### Assigned task 1
In the review of The War Plays, who plays Kitty Berlin?
### Assigned task 2
Update the review of The War Plays, starting with "You may be asking" and going on through "and you’ll understand.", with "grandkids" changed to "grandchildren".
### Assigned task 3
Go on with the review of The War Plays from its last sentence.
*** Source text
Man, oh man… War makes people cuh-razy. And not just in the usual trench-digging-in-a-French-field, blowing-up-Death-Stars, eating-your-enemy’s-heart-to-gain-his courage sort of way. The war-crazies find their way into every emotional coffer.
In Emily Schwartz’s new war-themed plays, The War Plays, everyone affected by 1944’s war-torn England has a serious case of the I-wanna-make-babies-with-you-even-though-I-just-met-you-or-paid-for-you-or-loved-your-brother crazies (also known as the emotion, “love”).
Taking her cue from Tom Brokaw’s sweeping volume of honor and sacrifice, The Greatest Generation, Schwartz cleverly (and painfully) shows us what it must have been like to watch our grandparents discover they had sexual feelings for each other (also known as the emotion, “love”). Hey, we all got here somehow (although, I’m never drinking gin again).
You may be asking yourself with a grimace, “Isn’t it a little unrealistic for people to fall in ‘love’ under these sorts of conditions? How could you ‘love’ someone with all the violence, shouting, and terrible odors swirling about?” Well, some day when you tell your grandkids you fell in “love” at the Bull & Bear over on Wells, watch the expressions on their faces and you’ll understand.
The War Plays actually begins before the play, The War Plays, begins when a delightfully spirited band of five musicians (the attractive ‘Allied Orchestra’) enter the Athenaeum’s lobby to cheer us up with some songs. Lead by the vivacious Kitty Berlin (the vivacious Jennifer Marschand), our concerns about the bomb blasts we can’t quite hear are quickly assuaged as this depleted ensemble begins their concert (the rest of our musician friends, we find out, have been called to the front). I gotta say though, as much as I enjoyed this musical prelude, I would much rather have had Kitty and the rest of her folks lobbing grenades from foxholes at those stinking Nazis. Heck, I would have even joined them! That’s why I brought my M-16 to the show and hid it in the press packet. (Note: There must have been some problem with the seats directly surrounding me. Everyone seemed to huddle in the northwest corner or the space, probably under a heating vent. Thank you, Athenaeum.)
Back to the show: Well, shit gets real out in the lobby when a bomb blast nearly frightens us all to death, so our hosts guide us into the steel-reinforced, subterranean concrete theatre so we can see show before we die.
******
*** Supplied entries
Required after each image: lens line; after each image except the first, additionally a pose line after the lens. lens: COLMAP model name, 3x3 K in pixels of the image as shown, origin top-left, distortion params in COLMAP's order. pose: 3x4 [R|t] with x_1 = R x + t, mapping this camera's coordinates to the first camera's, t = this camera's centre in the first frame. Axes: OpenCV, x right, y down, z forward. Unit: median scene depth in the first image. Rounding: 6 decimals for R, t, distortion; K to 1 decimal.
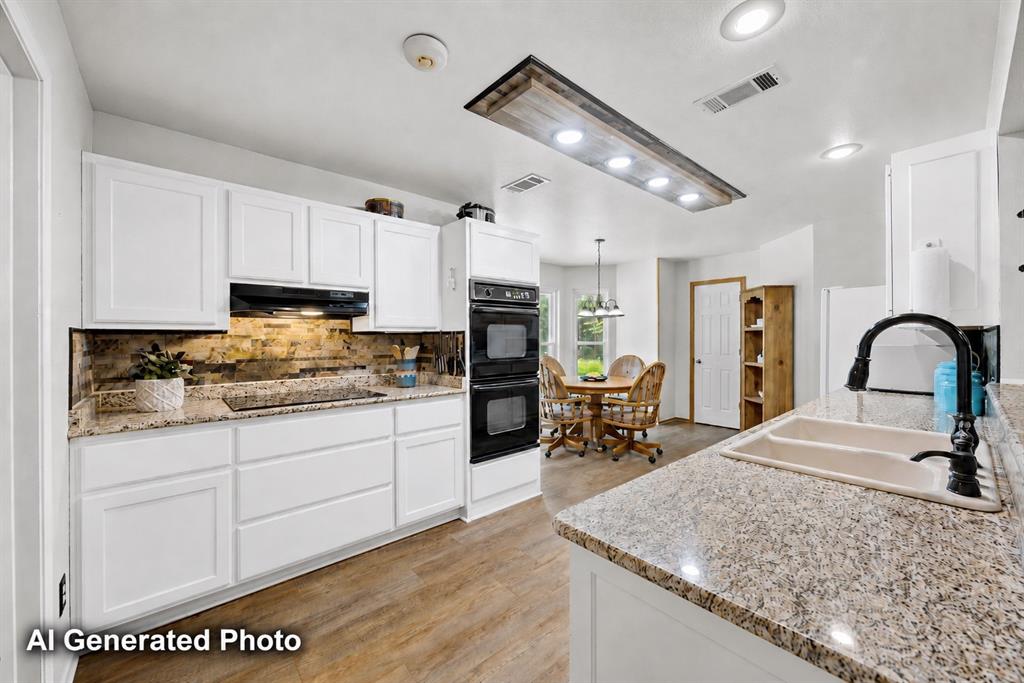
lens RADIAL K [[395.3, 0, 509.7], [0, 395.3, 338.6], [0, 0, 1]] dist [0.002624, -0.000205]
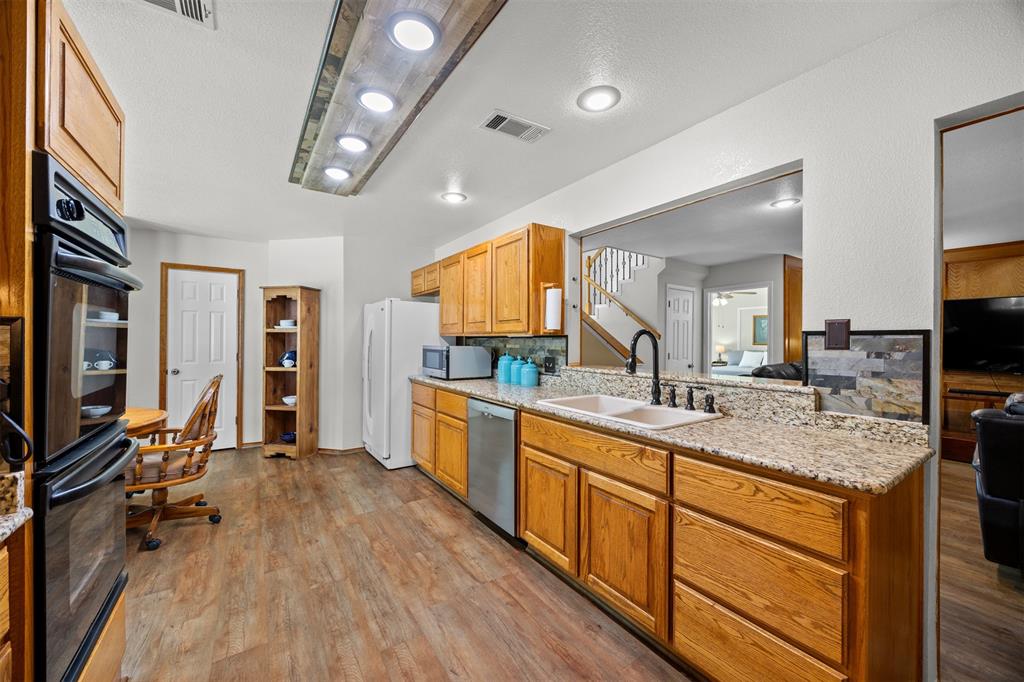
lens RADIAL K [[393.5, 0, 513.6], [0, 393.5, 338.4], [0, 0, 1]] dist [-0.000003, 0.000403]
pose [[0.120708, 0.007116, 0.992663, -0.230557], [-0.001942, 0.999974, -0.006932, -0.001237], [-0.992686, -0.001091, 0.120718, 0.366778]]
******
*** Supplied entries
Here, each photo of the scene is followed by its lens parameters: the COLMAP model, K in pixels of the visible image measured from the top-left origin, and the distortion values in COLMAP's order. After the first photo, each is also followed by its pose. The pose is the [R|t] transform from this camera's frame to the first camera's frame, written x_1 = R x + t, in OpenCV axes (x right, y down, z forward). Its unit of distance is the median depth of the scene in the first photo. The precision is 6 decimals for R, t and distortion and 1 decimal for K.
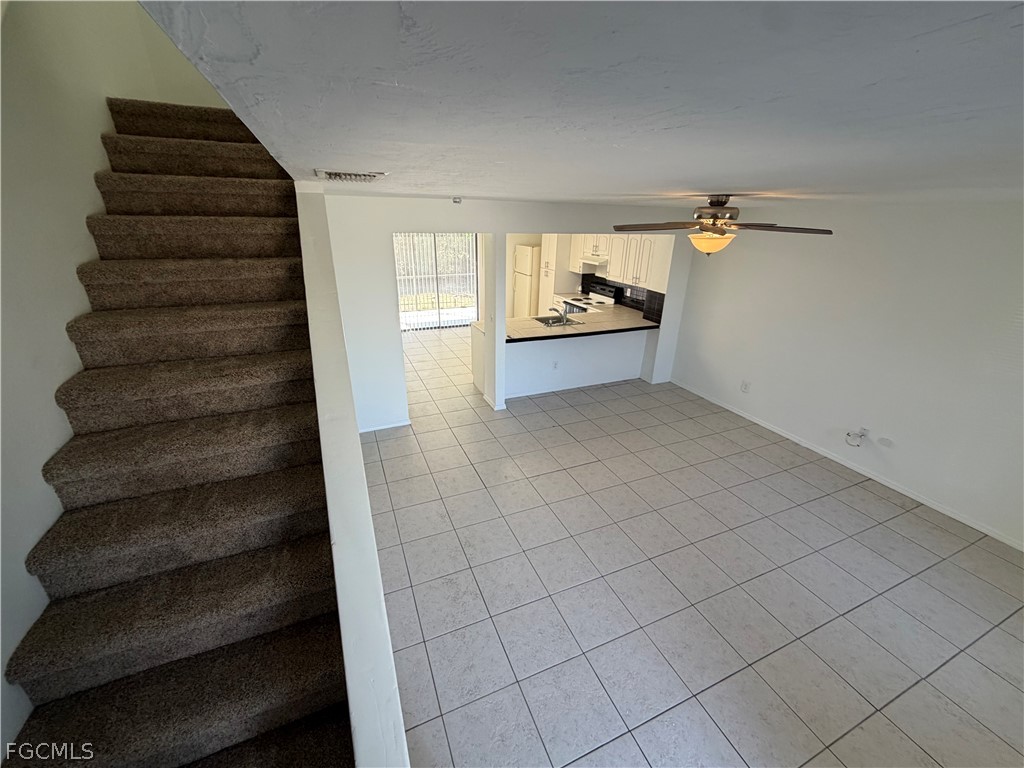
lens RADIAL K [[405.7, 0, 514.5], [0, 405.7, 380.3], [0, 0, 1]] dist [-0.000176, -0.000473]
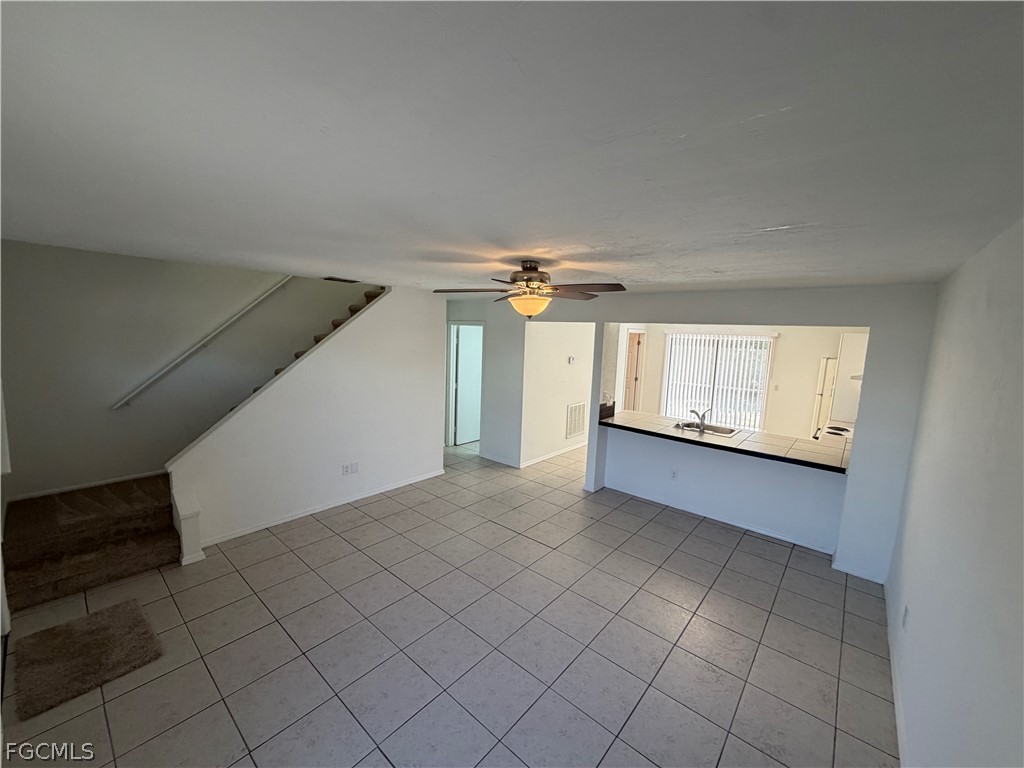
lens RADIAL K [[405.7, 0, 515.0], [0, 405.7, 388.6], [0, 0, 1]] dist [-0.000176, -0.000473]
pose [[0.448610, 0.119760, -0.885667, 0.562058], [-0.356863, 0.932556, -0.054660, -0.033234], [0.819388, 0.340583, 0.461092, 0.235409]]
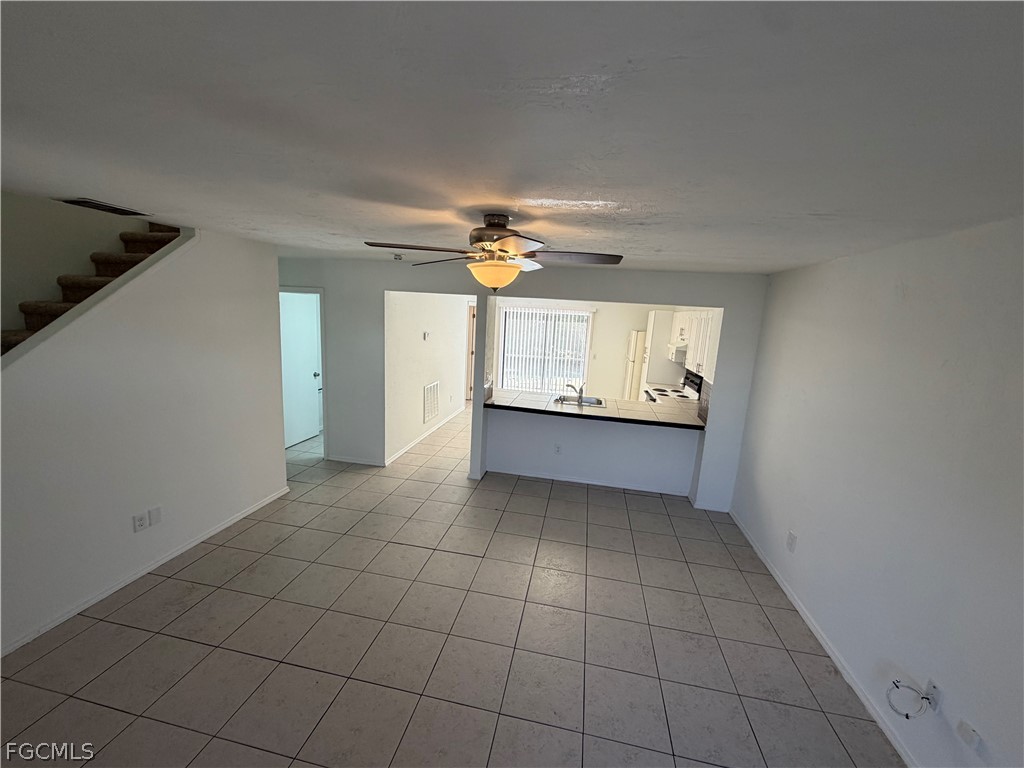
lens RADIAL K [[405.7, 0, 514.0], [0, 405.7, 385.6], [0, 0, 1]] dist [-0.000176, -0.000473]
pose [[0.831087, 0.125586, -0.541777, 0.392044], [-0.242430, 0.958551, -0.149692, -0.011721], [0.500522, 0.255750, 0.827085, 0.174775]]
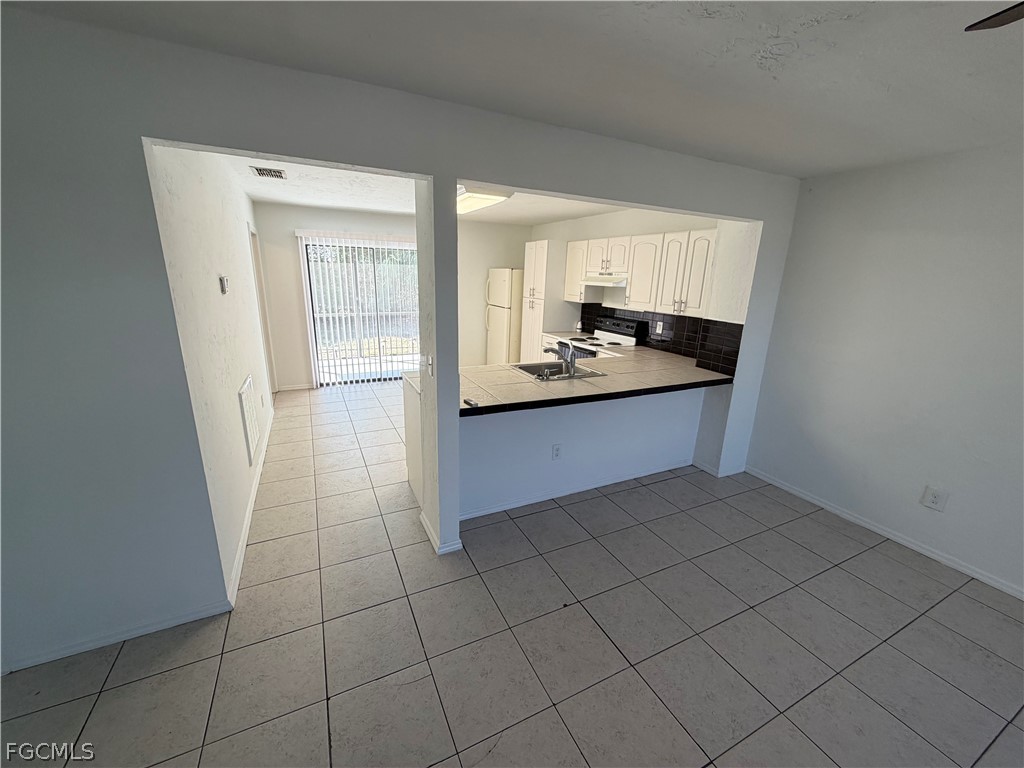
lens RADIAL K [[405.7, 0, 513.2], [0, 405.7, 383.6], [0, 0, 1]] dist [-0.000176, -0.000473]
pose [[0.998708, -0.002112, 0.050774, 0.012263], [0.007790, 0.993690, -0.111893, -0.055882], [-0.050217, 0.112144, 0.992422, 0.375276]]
******
*** Supplied entries
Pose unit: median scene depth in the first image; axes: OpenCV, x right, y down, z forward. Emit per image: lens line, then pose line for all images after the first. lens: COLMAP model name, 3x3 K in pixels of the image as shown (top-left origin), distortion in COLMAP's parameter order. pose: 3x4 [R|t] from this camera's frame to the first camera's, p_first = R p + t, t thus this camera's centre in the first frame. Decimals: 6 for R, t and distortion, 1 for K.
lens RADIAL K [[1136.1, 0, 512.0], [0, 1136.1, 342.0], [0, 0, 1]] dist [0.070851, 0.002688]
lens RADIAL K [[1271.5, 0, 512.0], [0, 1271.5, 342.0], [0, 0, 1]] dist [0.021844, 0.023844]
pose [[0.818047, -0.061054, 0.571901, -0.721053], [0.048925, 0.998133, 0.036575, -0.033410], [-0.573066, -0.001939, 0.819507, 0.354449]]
******
### Result 1
Jennifer Marschand plays Kitty Berlin.

### Result 2
You may be asking yourself with a grimace, “Isn’t it a little unrealistic for people to fall in ‘love’ under these sorts of conditions? How could you ‘love’ someone with all the violence, shouting, and terrible odors swirling about?” Well, some day when you tell your grandchildren you fell in “love” at the Bull & Bear over on Wells, watch the expressions on their faces and you’ll understand.

### Result 3
The play itself opens at night on a cramped, Blitz-addled platform in the London Underground. There we meet two teenagers, Minnie and Evan (deliciously played by Delia Baseman and Michael Mercier, respectively). Minnie is Evan’s social worker and “outside monitor” (though she pretends to be his sister). Evan is excited to be from Boston even though they’re in London, and you quickly get a sense that Minnie is just waiting for an excuse to leave him on the platform with a box of Graham crackers so she could go back to graduate school and get a real job. That excuse comes in the form of impetuous dreamboat, Evan (sexily played by Marty Scanlon).
Even though Evan could probably use an “outside monitor” himself (he’s getting turned on by bomb blasts, for goodness’ sake), he and Minnie hit it off in one of the most tender scenes I’ve ever seen. Minnie has been shocked into frigidity by the sudden death of her mother, and Evan’s warmth and passion set fire to her soul; they fall in “love.” Minnie and Evan agree to meet the next day on the corner where Minnie’s mother was killed by a bomb blast.
The scene and set shifts as we meet a wealthy soldier and a prostitute who is not really good at her job. Patrick Cannon is exquisitely moving as a young G.I. (Denny) who really wants to “dance” with Jenifer Henry’s nervous yet beguiling Jackie. Jackie’s brother (deliciously played by Michael Mercier), has been pimping he out of his London flat and seems pretty ok with her not kissing men who want to pay her vast sums of money to do so. I don’t know, maybe Denny is too rich and Jackie and her brother just can’t see the big picture? Ah well. Pimping ain’t easy, and extortion is damn near impossible. Jackie’s fiduciary shortsightedness is ultimately revealed when she falls in “love” with Denny and agrees to kiss him for free which makes both of them really happy. Times were different then.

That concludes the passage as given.